From your question though, it seems that you are new to the concept of SHA digest and Digital Signatures (most signatures are self-signed). If you would like to learn the principles there a lot of websites and YouTube videos that would help. The basics are as follows. There are two functions, one for creation and one to check. The creation function takes the input as the SHA digest of the message and the creator's private key and gives an output as a digital signature. The check function takes input in the form of the message (it's SHA digest), the creators public key, and the digital signature to give out a logical output 'true' or 'false' depending on whether the digital signature is valid or not. Also note that the SHA digest of a fixed message doesn't vary. This is a great way to ensure data integrity and proves that a certificate is legit.

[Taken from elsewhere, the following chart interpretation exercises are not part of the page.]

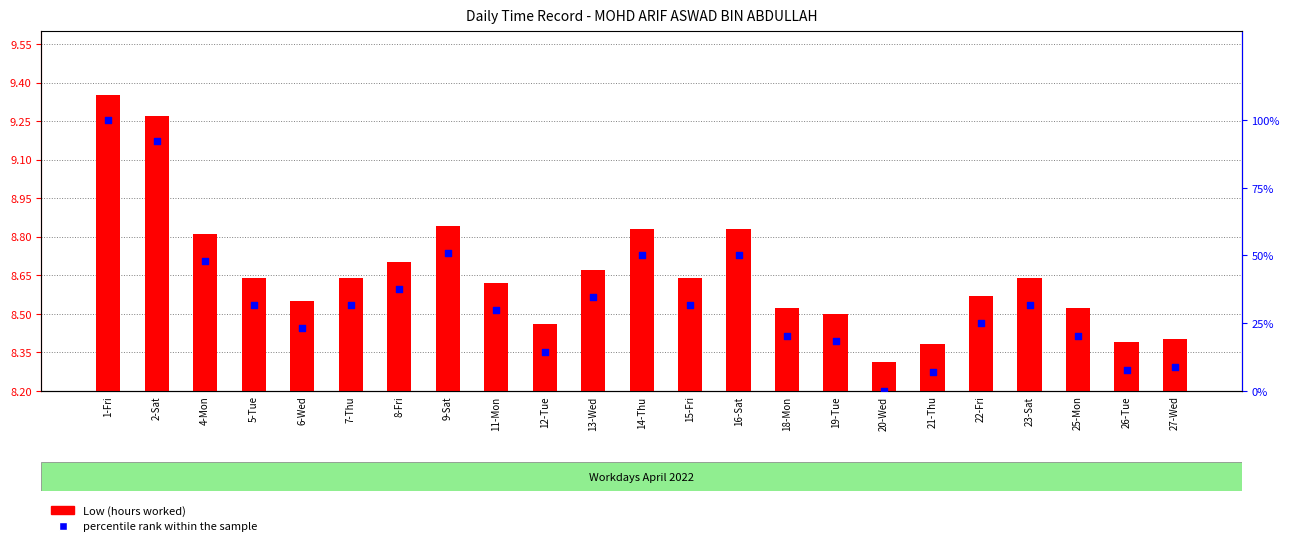

Is the value of percentile rank within the sample at 7-Thu greater than the value of Low (hours worked) at 11-Mon?

Yes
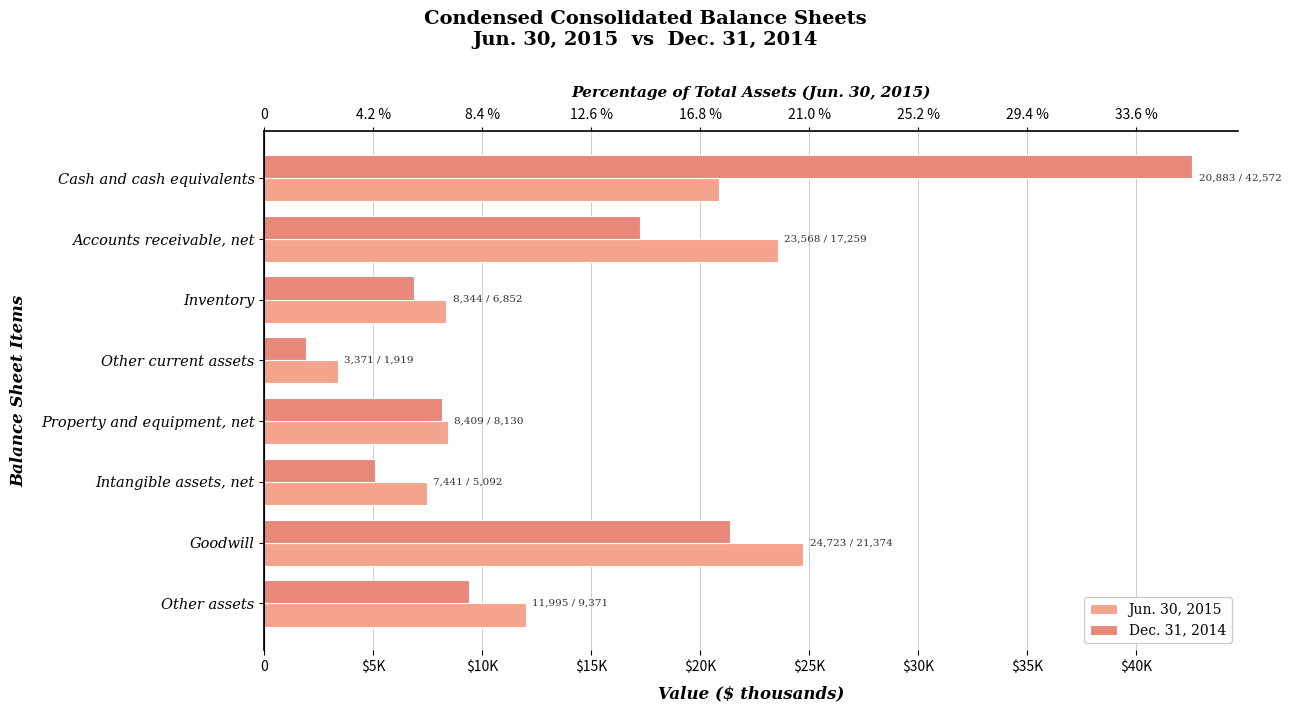

What is the value of the Jun. 30, 2015 bar at the 4th from the left?

3371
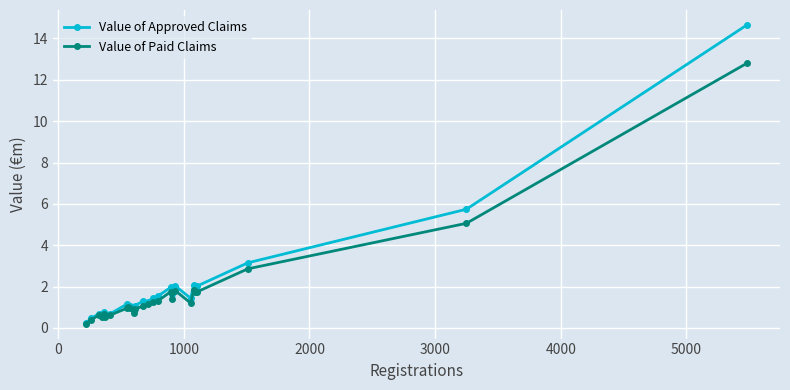

Which series has the largest range (max minus min)?

Value of Approved Claims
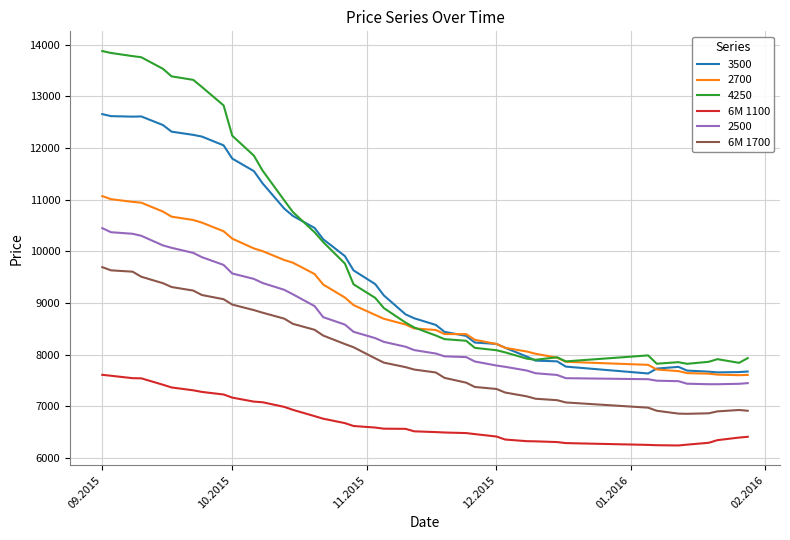

Which series has the largest range (max minus min)?

4250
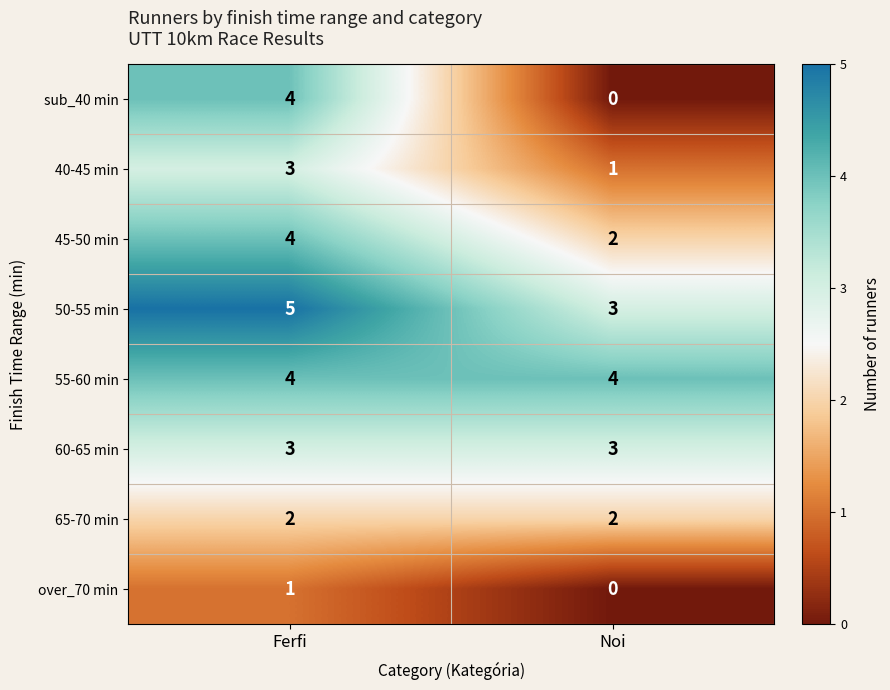

The value of 55-60 min at Noi is 7. True or false?

False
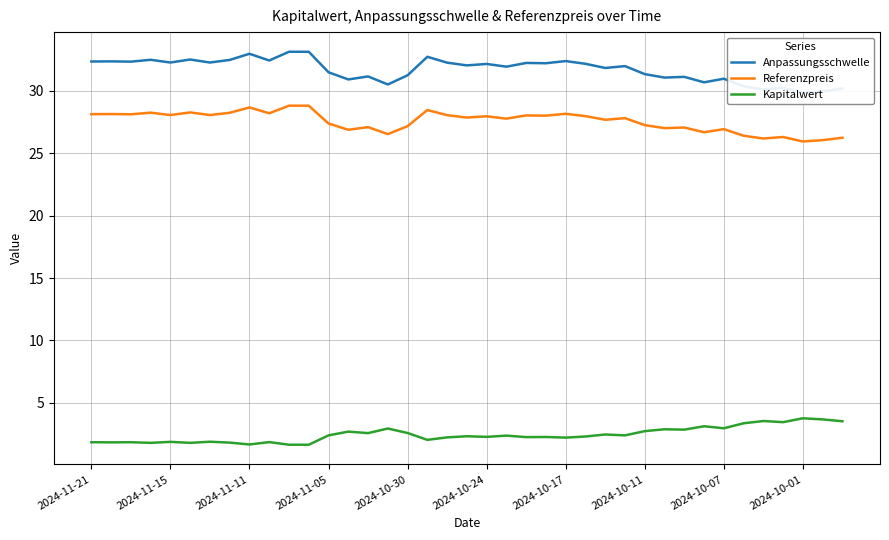

The value of Referenzpreis at 22 is 44.4. True or false?

False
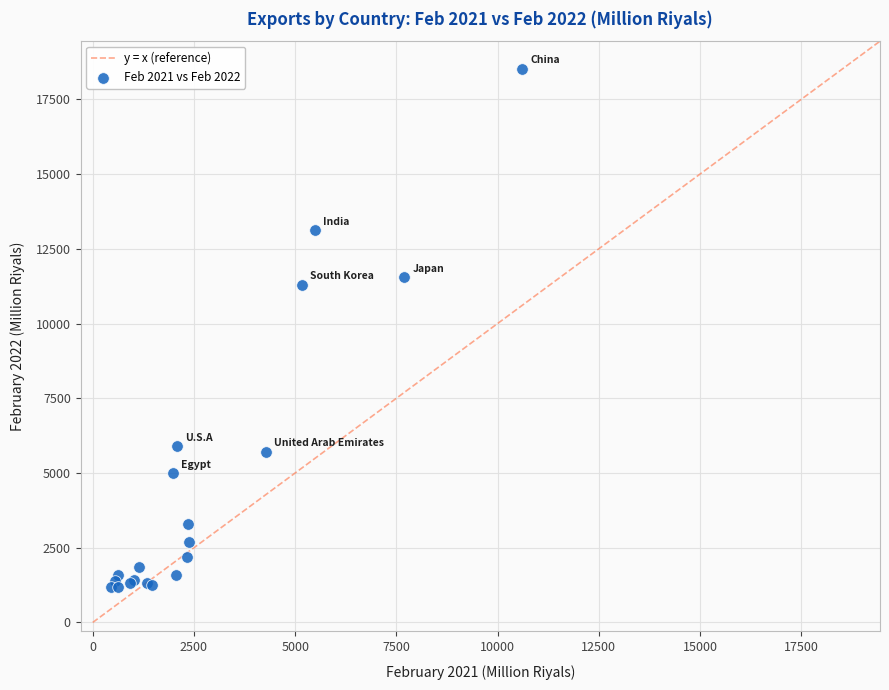

What Y value in the scatter plot is closest to 9860?

11291.8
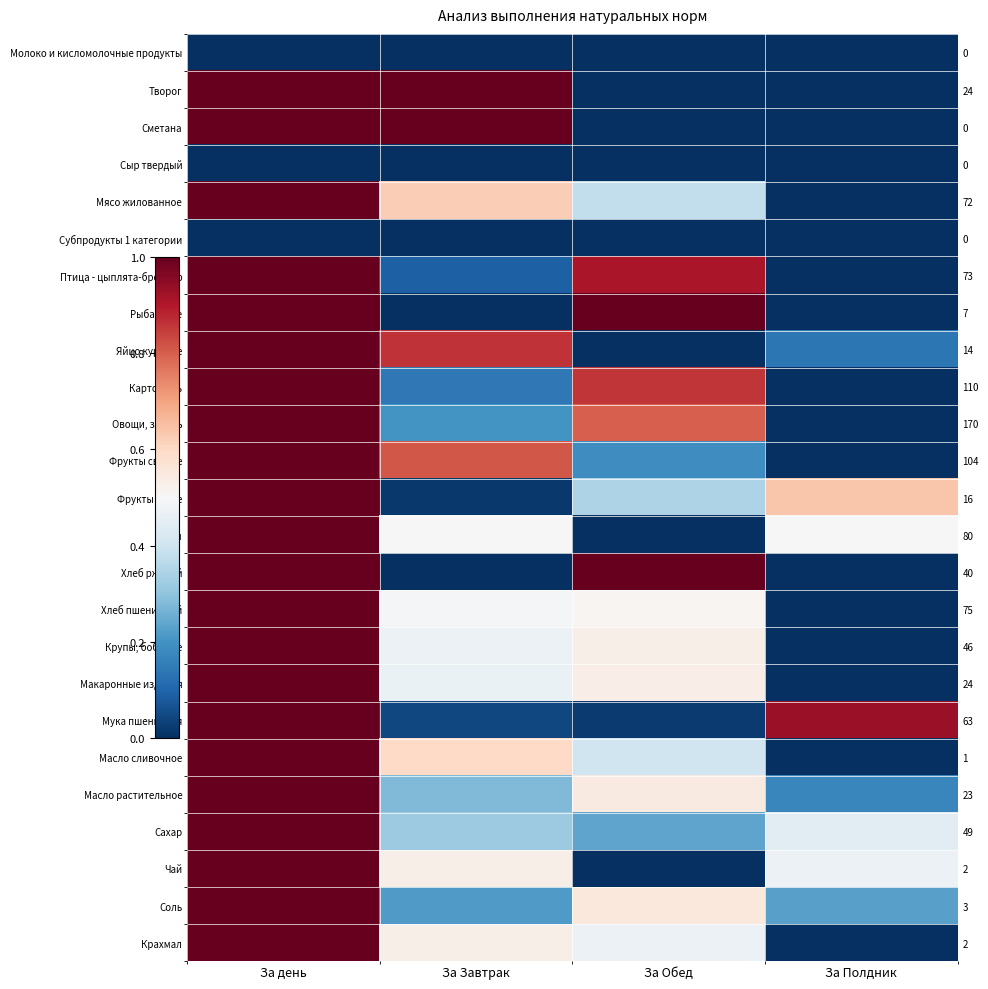

Read the Крахмал value at За Обед.

0.5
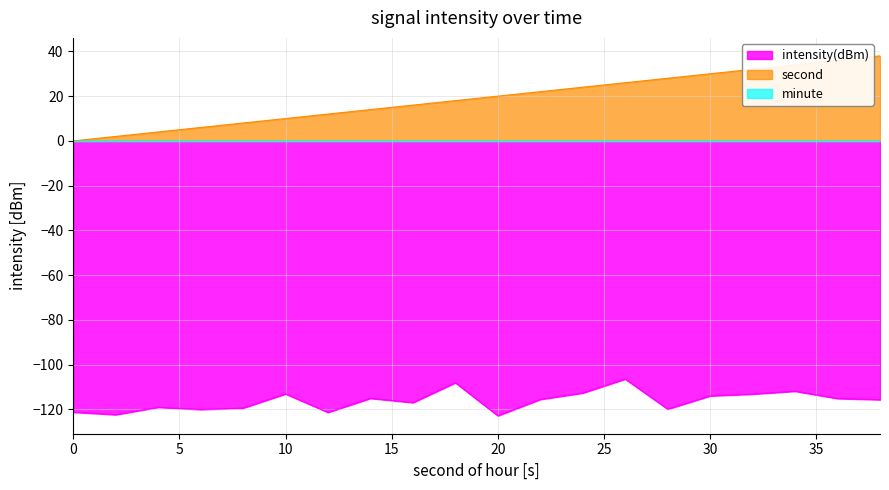

How many categories are shown in the chart?

20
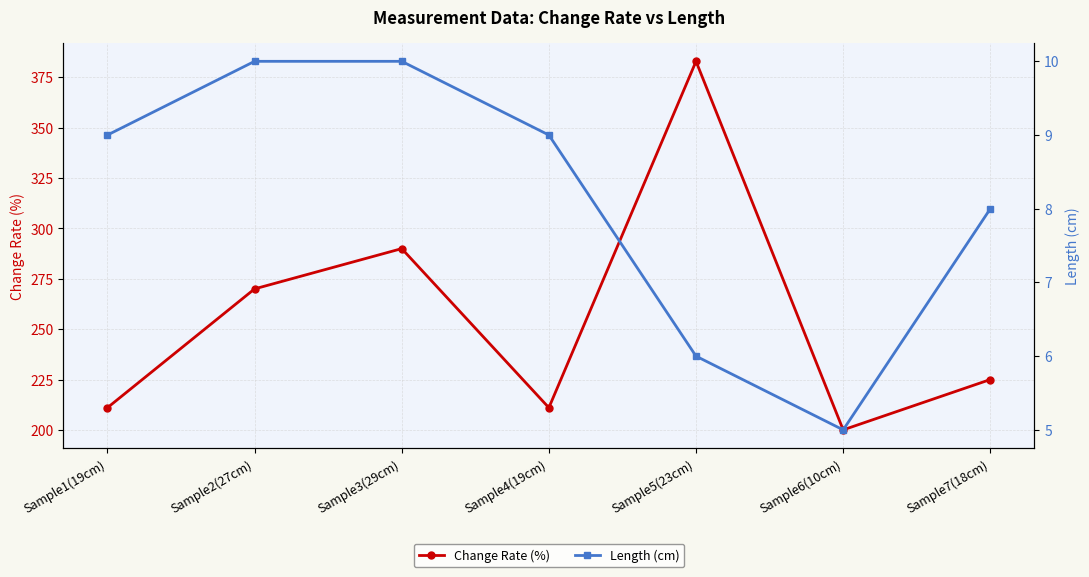

True or false: Length (cm) and Change Rate (%) intersect in this chart.

False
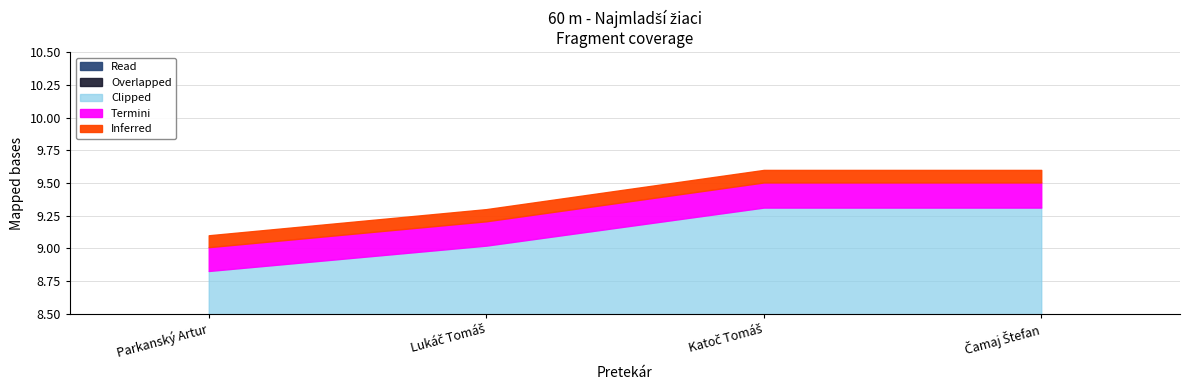

List the labels in order of value, largest first.

Katoč Tomáš, Čamaj Štefan, Lukáč Tomáš, Parkanský Artur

But a simple answer is, if the public key in the certificate matches with the creator's public key you are relatively safe. For example, two public keys having the same SHA1 digest is incredibly rare and tough to find. That can ensure that it is highly unlikely that SHA1 is the weak link, since you can cross-check the SHA1 digest of a key given with one calculated from the public key (They should match). You can also try to self-check the various digests mentioned in your question to ensure the legitimacy of the certificate. If the digital signature is invalid, your OS or application should pick up on that via in-built functions, if it doesn't apply the function by yourself. So in conclusion, cross-check the digests and the public key. For your initial question, if you trust that Document A was sent by a legit sender, then the public keys of both the certificates should match. If the attacker tries to pretend to be the original sender, it'll show in the digest and signatures.